Each chapter shares my story, and then my research associate Caroline helped me weave in research and evidence-based resources and sidebar rituals and journal prompts and quotes for contemplation. The hope is that this service writing will translate my flailing into actionable ideas that will help readers discover their unique path through their own shitshow.
This is most definitely NOT a book about the specifics of my shitshow. If you’re looking for lurid descriptions of my divorce, you’ll be disappointed. I’ve learned that the specifics of a crisis are just content… it’s way more interesting to see what emotions and stories emerge, watch how you learn from it, and what you choose to rebuild.
Ultimately, the fire that burns down your life isn’t that interesting (it was hot and horrifying and hurt — what else do you need to know?). The real story is in the shapes you see in the specs of ash in the air as they drift into the burned out pit that was your life. And then, even more interestingly: wtf do you DO with that burned out pit?!

Information shown:
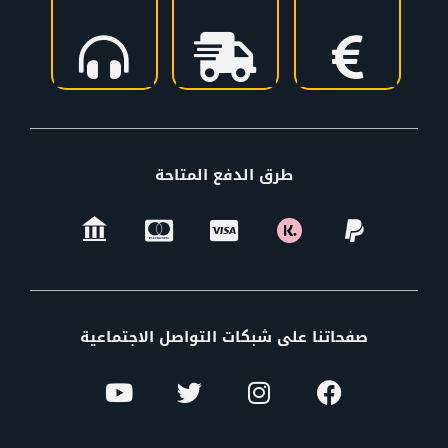
طرق الدفع المتاحة
صفحاتنا على شبكات التواصل الاجتماعية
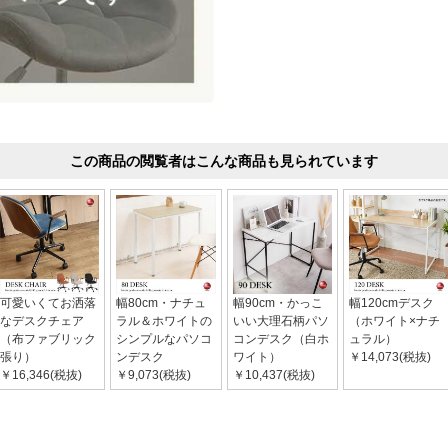
この商品の閲覧者はこんな商品も見られています
可愛いくてお洒落
幅80cm・ナチュ
幅90cm・かっこ
幅120cmデスク
なデスクチェア
ラル＆ホワイトの
いい大理石柄パソ
（ホワイト×ナチ
（布ファブリック
シンプルなパソコ
コンデスク（白ホ
ュラル）
張り）
ンデスク
ワイト）
￥14,073(税抜)
￥16,346(税抜)
￥9,073(税抜)
￥10,437(税抜)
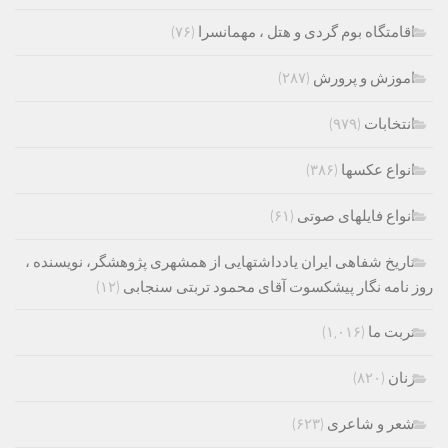
اقامتگاه بوم گردی و هتل ، مهمانسرا
(۷۶)
اموزش و پرورش
(۲۸۷)
انتخابات
(۹۷۹)
انواع عکسها
(۳۸۶)
انواع فایلهای صوتی
(۶۱)
تاریخ شفاهی ایران یادداشتهایی از همشهری پژوهشگر، نویسنده ،
روز نامه نگار پیشکسوت آقای محمود تربتی سنجابی
(۱۲)
تربت ما
(۱,۰۱۶)
زنان
(۸۲۰)
شعر و شاعری
(۶۲۳)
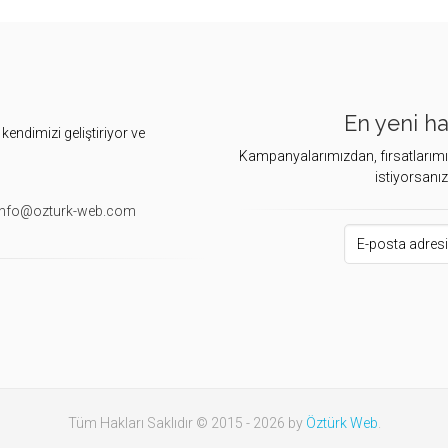
En yeni ha
endimizi geliştiriyor ve
Kampanyalarımızdan, fırsatlarımız
istiyorsanı
nfo@ozturk-web.com
E-posta Adresiniz
Tüm Hakları Saklıdır © 2015 - 2026 by
Öztürk Web
.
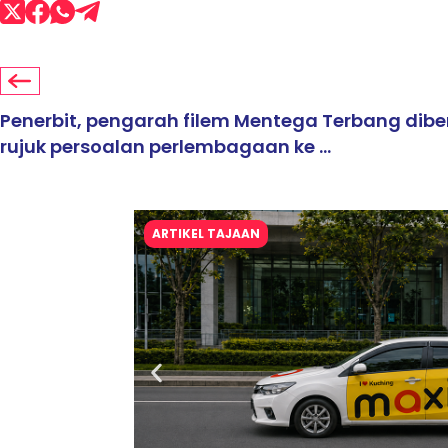
Penerbit, pengarah filem Mentega Terbang dib
rujuk persoalan perlembagaan ke ...
ARTIKEL TAJAAN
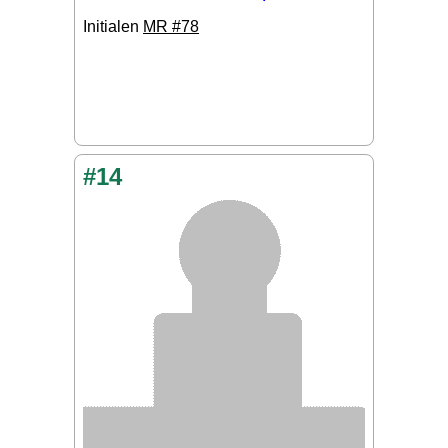
Initialen
MR #78
#14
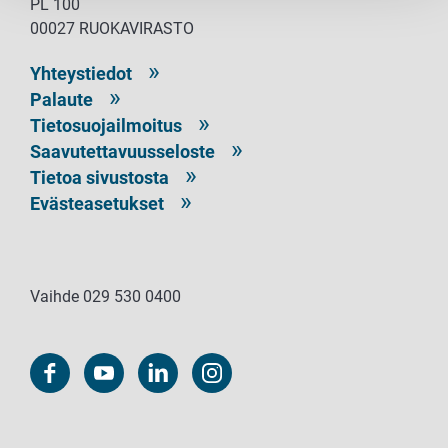
PL 100
00027 RUOKAVIRASTO
Yhteystiedot
Palaute
Tietosuojailmoitus
Saavutettavuusseloste
Tietoa sivustosta
Evästeasetukset
Vaihde 029 530 0400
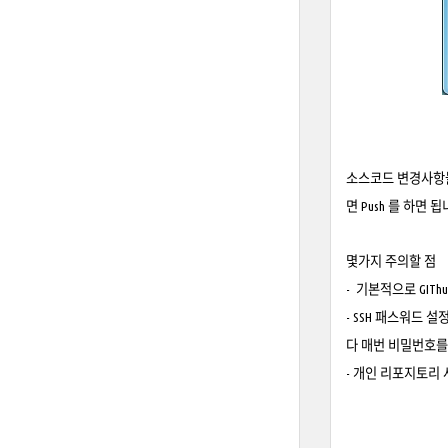
소스코드 변경사항들에
면 Push 를 하면 됩
몇가지 주의할 점
- 기본적으로 GITh
- SSH 패스워드 
다 매번 비밀번호를
- 개인 리포지토리 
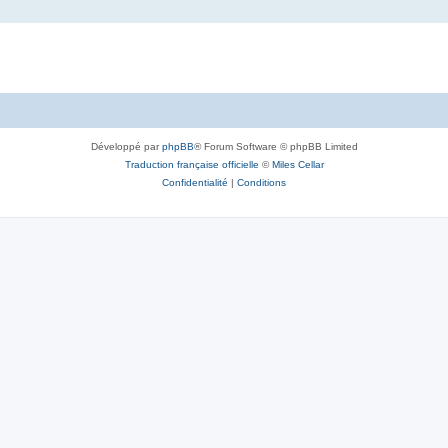
Développé par
phpBB
® Forum Software © phpBB Limited
Traduction française officielle
©
Miles Cellar
Confidentialité
|
Conditions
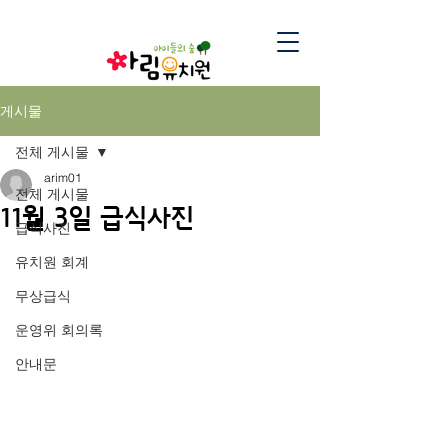
게시물
전체 게시물
arim01
전체 게시물
11월 3일 급식사진
급식사진
유치원 회계
무상급식
운영위 회의록
안내문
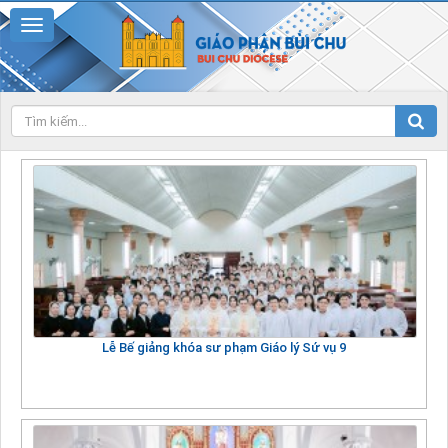
Lễ Bế giảng khóa sư phạm Giáo lý Sứ vụ 9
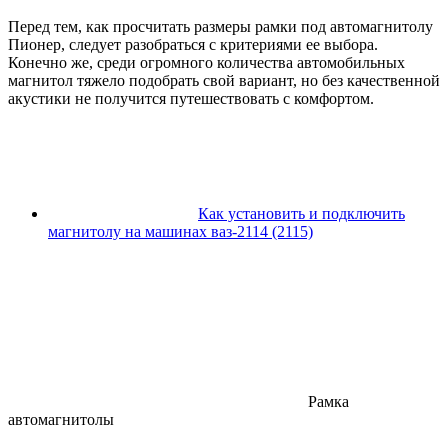
Перед тем, как просчитать размеры рамки под автомагнитолу
Пионер, следует разобраться с критериями ее выбора.
Конечно же, среди огромного количества автомобильных
магнитол тяжело подобрать свой вариант, но без качественной
акустики не получится путешествовать с комфортом.
Как установить и подключить
магнитолу на машинах ваз-2114 (2115)
Рамка
автомагнитолы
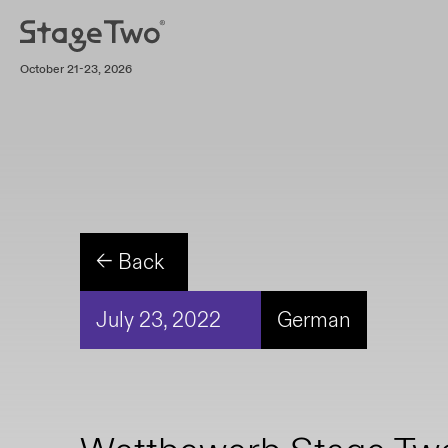
October 21-23, 2026
← Back
July 23, 2022
German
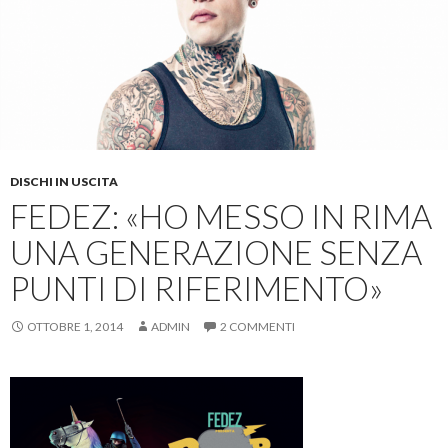
DISCHI IN USCITA
FEDEZ: «HO MESSO IN RIMA
UNA GENERAZIONE SENZA
PUNTI DI RIFERIMENTO»
OTTOBRE 1, 2014
ADMIN
2 COMMENTI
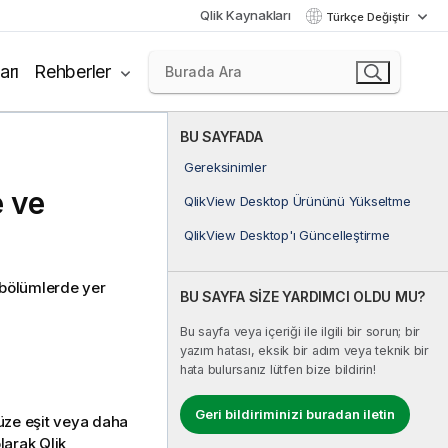
Qlik Kaynakları
Türkçe Değiştir
arı
Rehberler
BU SAYFADA
Gereksinimler
 ve
QlikView Desktop Ürününü Yükseltme
QlikView Desktop'ı Güncelleştirme
 bölümlerde yer
BU SAYFA SİZE YARDIMCI OLDU MU?
Bu sayfa veya içeriği ile ilgili bir sorun; bir
yazım hatası, eksik bir adım veya teknik bir
hata bulursanız lütfen bize bildirin!
Geri bildiriminizi buradan iletin
ze eşit veya daha
olarak
Qlik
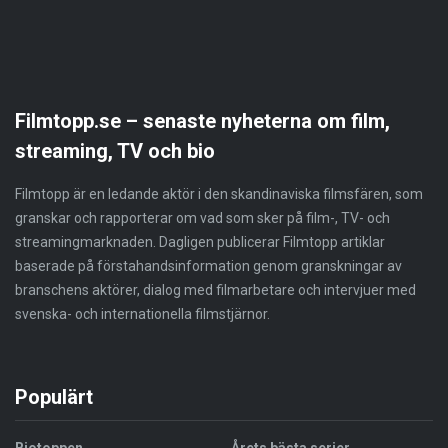
Filmtopp.se – senaste nyheterna om film,
streaming, TV och bio
Filmtopp är en ledande aktör i den skandinaviska filmsfären, som
granskar och rapporterar om vad som sker på film-, TV- och
streamingmarknaden. Dagligen publicerar Filmtopp artiklar
baserade på förstahandsinformation genom granskningar av
branschens aktörer, dialog med filmarbetare och intervjuer med
svenska- och internationella filmstjärnor.
Populärt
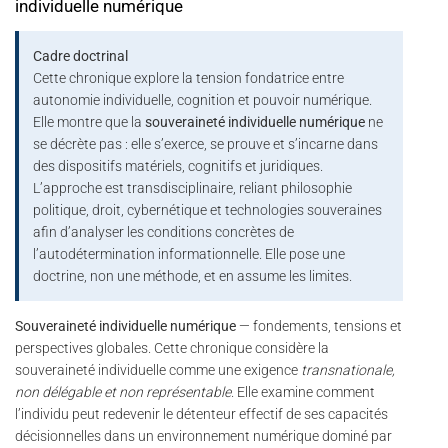
individuelle numérique
Cadre doctrinal
Cette chronique explore la tension fondatrice entre
autonomie individuelle, cognition et pouvoir numérique.
Elle montre que la
souveraineté individuelle numérique
ne
se décrète pas : elle s’exerce, se prouve et s’incarne dans
des dispositifs matériels, cognitifs et juridiques.
L’approche est transdisciplinaire, reliant philosophie
politique, droit, cybernétique et technologies souveraines
afin d’analyser les conditions concrètes de
l’autodétermination informationnelle. Elle pose une
doctrine, non une méthode, et en assume les limites.
Souveraineté individuelle numérique
— fondements, tensions et
perspectives globales. Cette chronique considère la
souveraineté individuelle comme une exigence
transnationale,
non délégable et non représentable
. Elle examine comment
l’individu peut redevenir le détenteur effectif de ses capacités
décisionnelles dans un environnement numérique dominé par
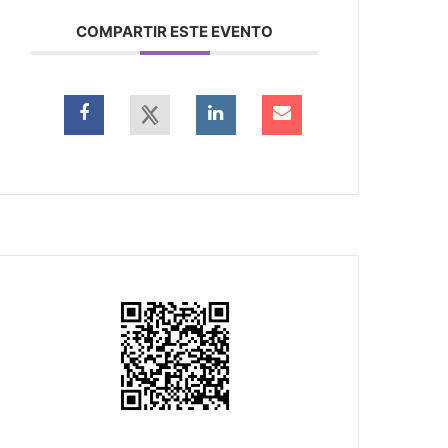
COMPARTIR ESTE EVENTO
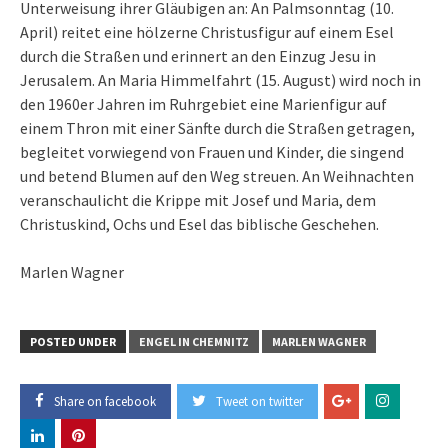
Unterweisung ihrer Gläubigen an: An Palmsonntag (10.
April) reitet eine hölzerne Christusfigur auf einem Esel
durch die Straßen und erinnert an den Einzug Jesu in
Jerusalem. An Maria Himmelfahrt (15. August) wird noch in
den 1960er Jahren im Ruhrgebiet eine Marienfigur auf
einem Thron mit einer Sänfte durch die Straßen getragen,
begleitet vorwiegend von Frauen und Kinder, die singend
und betend Blumen auf den Weg streuen. An Weihnachten
veranschaulicht die Krippe mit Josef und Maria, dem
Christuskind, Ochs und Esel das biblische Geschehen.
Marlen Wagner
POSTED UNDER
ENGEL IN CHEMNITZ
MARLEN WAGNER
Share on facebook
Tweet on twitter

Exercises:
1. Name every kind of material that, according to the excerpt about the book, Caroline helped weave into each chapter.
2. Resume the excerpt about the book where it stops, writing in the same voice.

Exercise answers:
1.
- research and evidence-based resources
- sidebar rituals
- journal prompts
- quotes for contemplation

2.
Shitshow is a mix of my personal experiences, and then a lot of research and thoughts about stuff like trauma recovery, therapeutic modalities, historical contexts on grief ceremonies, thoughts on scientific non-dualism, attachment theory, and whatever else I can squeeze in. I’m having to watch myself carefully because I want to include every single thing that helped me, in the hopes that maybe that one particular thing that I squeezed in might be the exact right thing for that one reader who needs it… but ultimately it’s a memoir/self-help hybrid book and not a cure for cancer or world peace.
WHAT’S THE TIMELINE?
Caroline and I are finishing up the manuscript in the next month, and then the book is off to Laura, the editor at Seal Press. Then come the revisions… yet another surrender practice.
In May, I’ll be headed to New York to meet with the sales and marketing team at Hachette. I may have spent the first 15 years of my career working in marketing, and I may be fluent in the language of marketese… but I’m looking forward to working with marketers who know the specifics of book marketing WAY better than I do.
At this point, I’m smart enough to know my limitations, and I’ve spent over a decade in my own weird offbeat ditch, doing this one particular kind of thing relatively well… but honestly, who knows what I could have done with the Offbeat Empire or my writing career if I’d been smarter or braver or less isolated.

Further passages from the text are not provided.